EpochAI, the research institute that developed the benchmark, has sought to pass the blam e on to OpenAI, highlighting clauses in the contract that prevented full disclosure.
Moreover, Epoch director Tamay Besiroglu insisted that OpenAI made a “verbal agreement” not to use FrontierMath problems for AI training.
However, given that OpenAI’s o3 reportedly scored more than ten times higher than other leading models, many are now suspicious of those results.
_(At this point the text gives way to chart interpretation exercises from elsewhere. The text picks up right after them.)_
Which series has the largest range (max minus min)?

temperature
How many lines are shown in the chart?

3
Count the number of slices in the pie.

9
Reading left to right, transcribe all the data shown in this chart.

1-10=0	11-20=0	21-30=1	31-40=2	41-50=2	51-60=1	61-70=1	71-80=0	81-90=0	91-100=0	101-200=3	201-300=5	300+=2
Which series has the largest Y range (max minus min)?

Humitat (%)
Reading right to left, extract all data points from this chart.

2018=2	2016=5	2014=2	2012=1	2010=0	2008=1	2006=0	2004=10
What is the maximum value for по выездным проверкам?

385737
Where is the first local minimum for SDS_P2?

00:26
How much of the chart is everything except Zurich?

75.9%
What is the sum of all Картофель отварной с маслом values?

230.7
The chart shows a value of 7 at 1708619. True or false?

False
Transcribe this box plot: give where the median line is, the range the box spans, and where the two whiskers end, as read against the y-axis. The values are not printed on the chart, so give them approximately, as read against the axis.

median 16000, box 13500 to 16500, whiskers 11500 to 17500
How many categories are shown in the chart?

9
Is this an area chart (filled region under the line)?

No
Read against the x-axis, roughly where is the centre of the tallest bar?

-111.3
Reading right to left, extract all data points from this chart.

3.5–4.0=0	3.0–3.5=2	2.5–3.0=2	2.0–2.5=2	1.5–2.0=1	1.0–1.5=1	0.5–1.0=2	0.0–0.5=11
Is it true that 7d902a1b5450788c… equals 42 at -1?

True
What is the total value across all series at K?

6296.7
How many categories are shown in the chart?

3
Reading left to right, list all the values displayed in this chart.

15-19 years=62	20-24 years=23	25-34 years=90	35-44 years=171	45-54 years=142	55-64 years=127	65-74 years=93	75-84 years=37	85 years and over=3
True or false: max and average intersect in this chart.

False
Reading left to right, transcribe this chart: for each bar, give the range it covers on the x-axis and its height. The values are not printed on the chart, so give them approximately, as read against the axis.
Crucially, the furor over FrontierMath comes at a time when OpenAI’s models no longer dominate AI rankings as they once did.
Alongside traditional rivals like Google and Meta, a crop of upstart Chinese players are now snapping at OpenAI’s heels.
On Monday, Jan. 20, Hangzhou-based DeepSeek released a new open-source model, R1, that it claims beats OpenAI’s o1 on the AIME, MATH-500, and SWE-bench benchmarks.
Then, on Wednesday, ByteDance unveiled Doubao 1.5 Pro , a new language model that delivers GPT-4o-level performance with just a fraction of the computing power.
Gone are the days when Chinese AI models were little more than cheap knockoffs of their American counterparts.
Doubao 1.5 Pro and DeepSeek R1 prove that OpenAI’s technological supremacy is far from secured. And if the company’s AI crown is usurped, it may not be an American rival that does it.